Graph Transformer-Based Pathway Embedding for Cancer Prognosis

arXiv cs.LG / 4/21/2026

📰 NewsIdeas & Deep AnalysisModels & Research

Key Points

  • The paper addresses the challenge of predicting cancer progression from heterogeneous multi-omics data, focusing on how models encode genes for pathway representations.
  • It introduces PATH, a modulation-based, patient-conditioned gene embedding method that begins with shared gene base embeddings and then adapts them using patient-specific CNV and mutation signals.
  • PATH is implemented within a graph transformer that uses pathway-guided attention to model interactions among biologically connected pathways.
  • In pancancer metastasis prediction, PATH reaches an F1 score of 0.8766, an 8.8% improvement over current SOTA multi-omics benchmarks, while also producing biologically meaningful pathway findings and disease-state-specific “pathway rewiring.”

Abstract

Accurate prediction of cancer progression remains a challenge due to the high heterogeneity of molecular omics data across patients.

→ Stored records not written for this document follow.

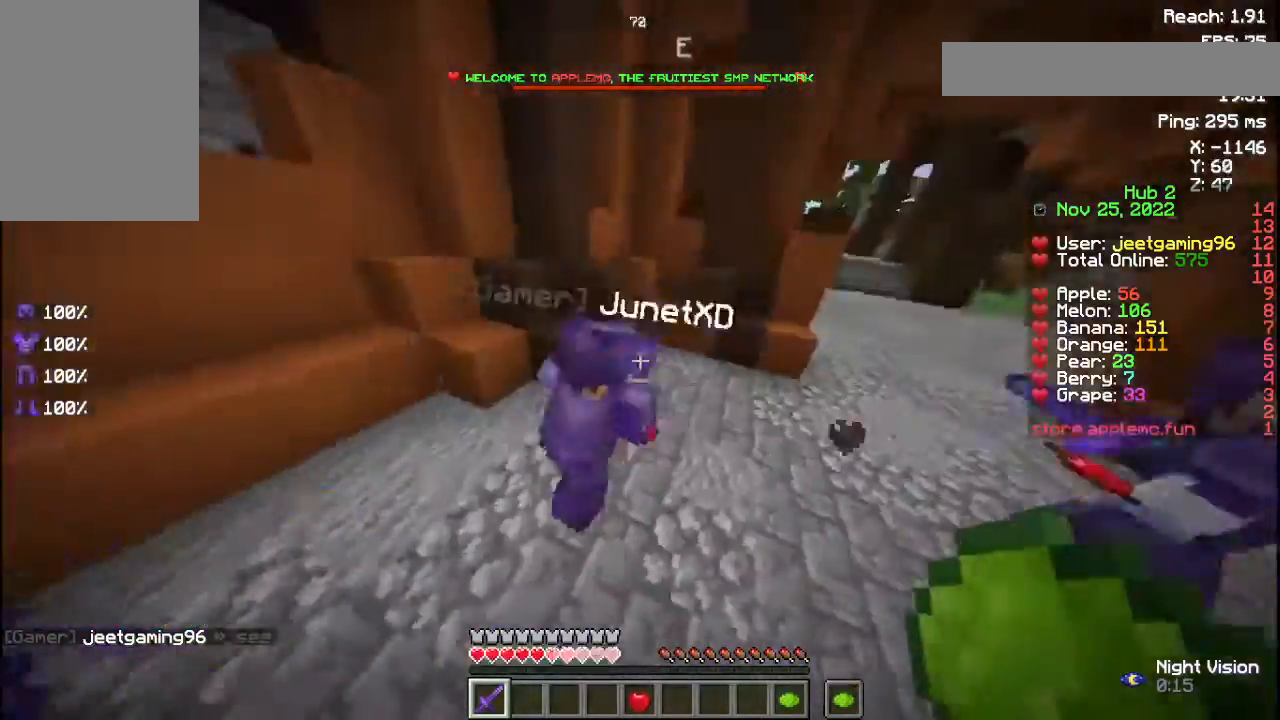
{"keys": ["d", "space"], "mouse": [], "events": [[100, "mouse_left", "down"], [167, "w", "down"], [233, "space", "down"], [367, "mouse_left", "up"], [500, "w", "up"]]}
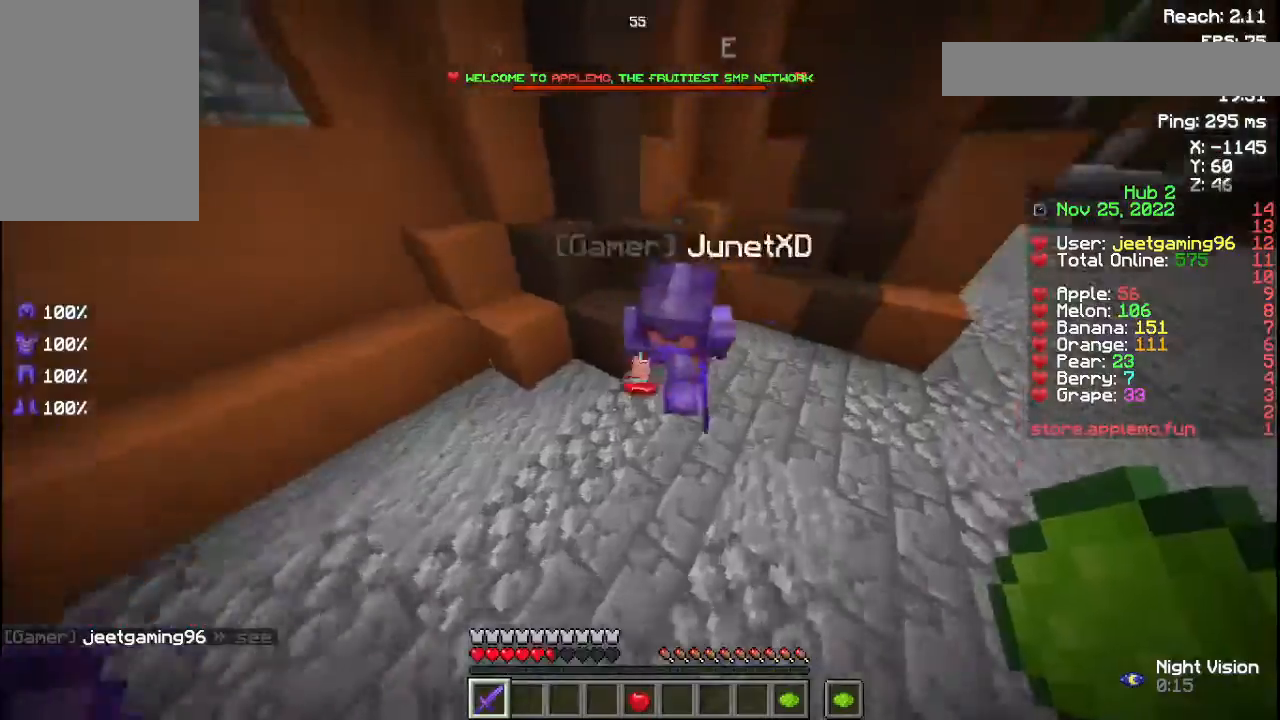
{"keys": ["a", "d", "s", "space"], "mouse": [], "events": [[33, "space", "up"], [167, "mouse_left", "down"], [200, "s", "down"], [300, "space", "down"], [400, "a", "down"], [400, "mouse_left", "up"]]}
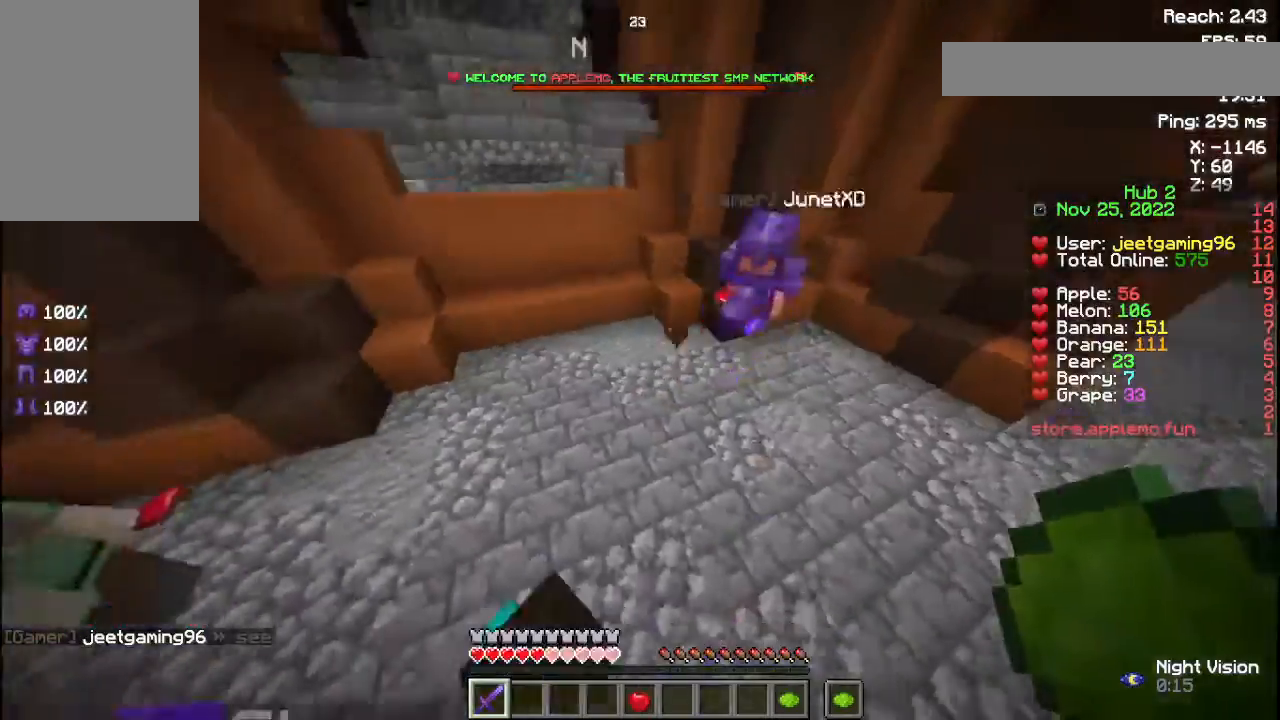
{"keys": ["a", "space", "w"], "mouse": [], "events": [[33, "d", "up"], [33, "s", "up"], [100, "space", "up"], [233, "w", "down"], [467, "space", "down"]]}
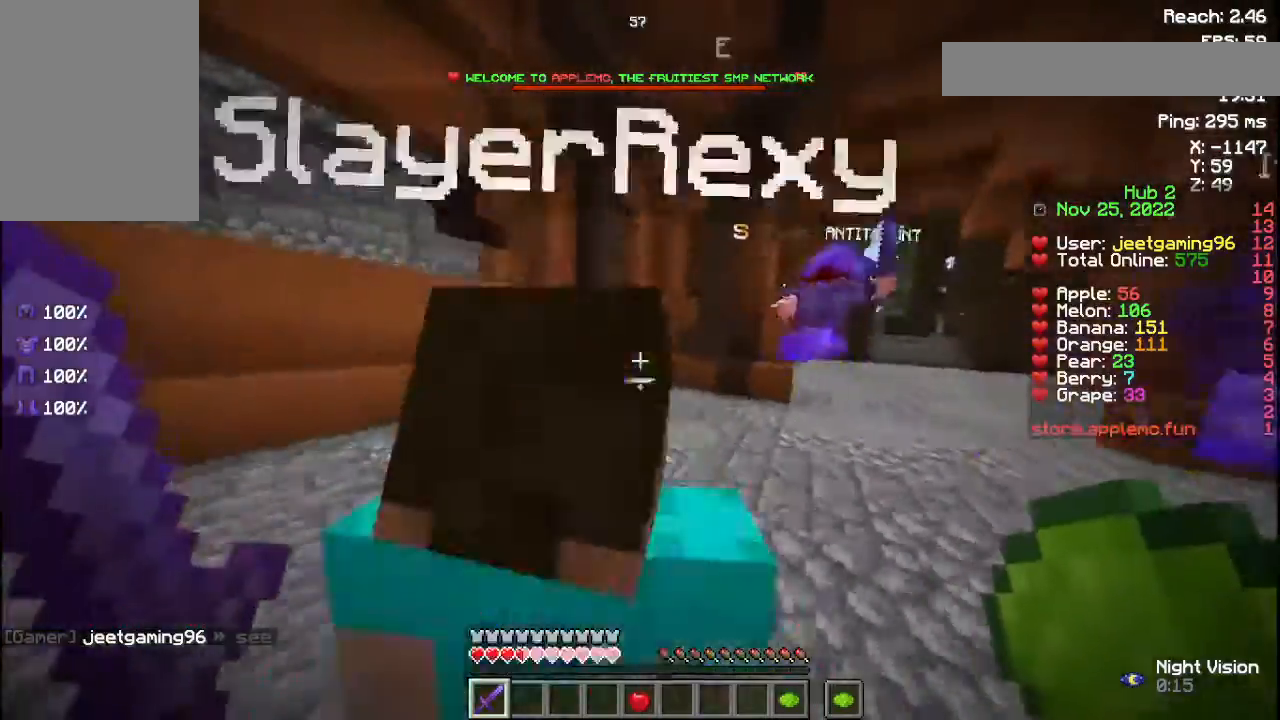
{"keys": ["a", "s"], "mouse": ["left"], "events": [[233, "space", "up"], [300, "w", "up"], [400, "s", "down"], [500, "mouse_left", "down"]]}
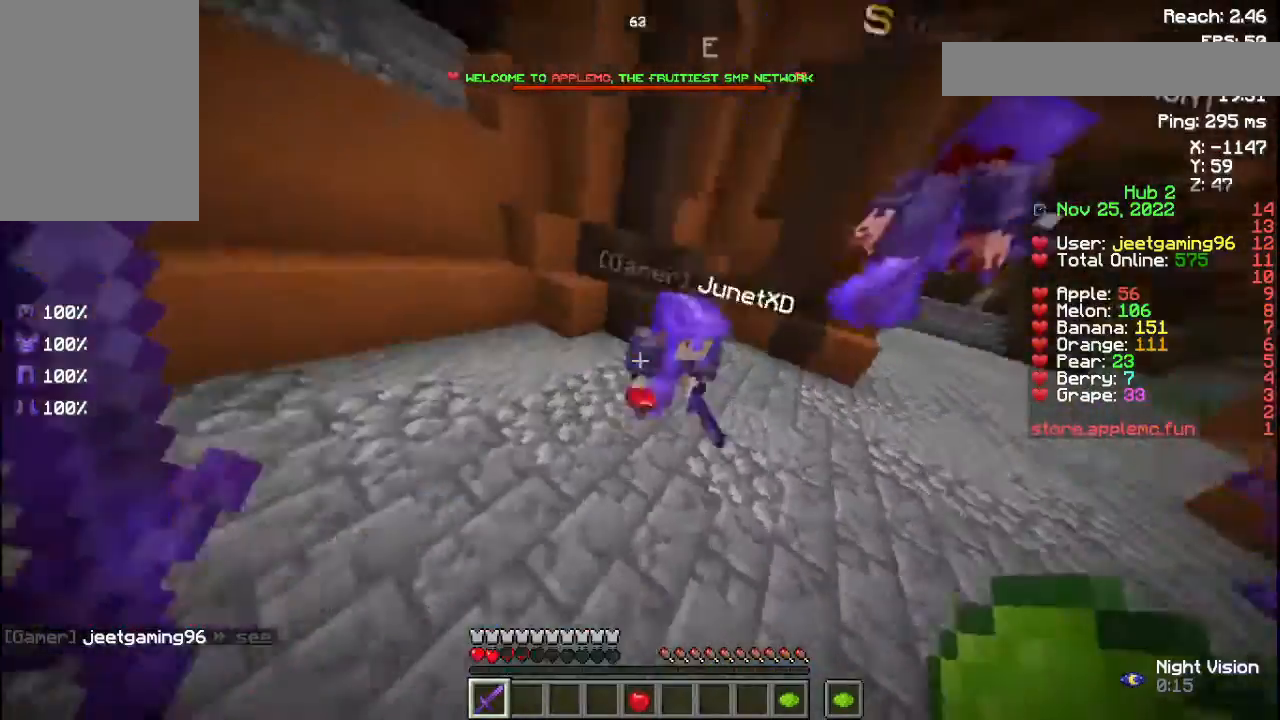
{"keys": ["d", "s"], "mouse": [], "events": [[200, "mouse_left", "up"], [333, "d", "down"], [500, "a", "up"]]}
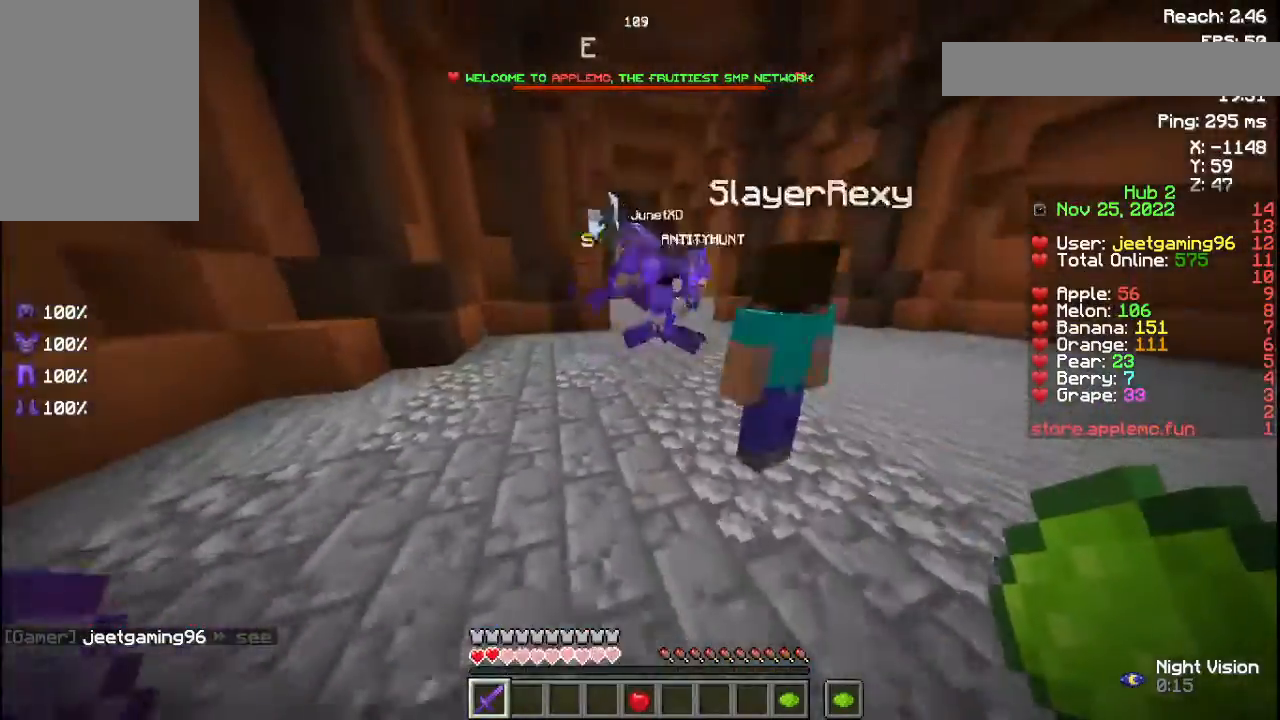
{"keys": ["a", "w"], "mouse": [], "events": [[267, "a", "down"], [267, "s", "up"], [300, "d", "up"], [333, "w", "down"]]}
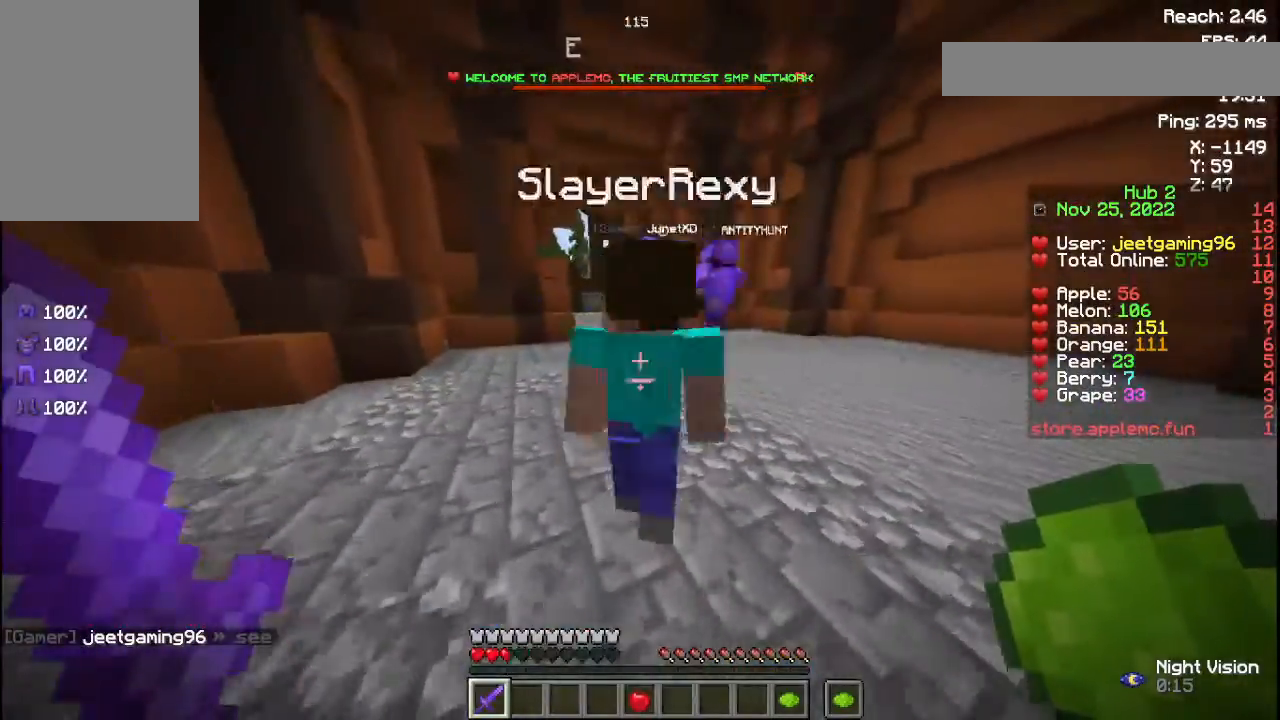
{"keys": ["a"], "mouse": [], "events": [[167, "w", "up"]]}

While biologically informed models have improved the interpretability of these predictions, a persistent limitation lies in how they encode individual genes to construct pathway representations. Existing hierarchical models typically derive gene features by directly mapping raw molecular inputs, whereas integration frameworks often rely on simple statistical aggregations of patient-level signals. These approaches often fail to explicitly learn a shared base representation for each gene, thereby limiting the expressiveness and biological accuracy of downstream pathway embeddings. To address this, we introduce PATH, a modulation-based, patient-conditioned gene embedding strategy. PATH represents a paradigm shift by starting from a shared base embedding for each gene, preserving a stable biological identity across the population, and then dynamically adapting it using patient-specific copy number variation (CNV) and mutation signals. This allows the model to capture subtle individual molecular variations while maintaining a consistent latent understanding of the gene itself. We integrate PATH into a graph transformer framework that models interactions among biologically connected pathways through pathway-guided attention. Across pancancer metastasis prediction, PATH achieves an F1 score of 0.8766, representing an 8.8 percent improvement over the current SOTA multi-omics benchmarks. Beyond superior predictive accuracy, our approach identifies biologically meaningful pathways and, crucially, reveals disease-state-specific pathway rewiring, offering new insights into the evolving pathway-pathway interactions that drive cancer progression.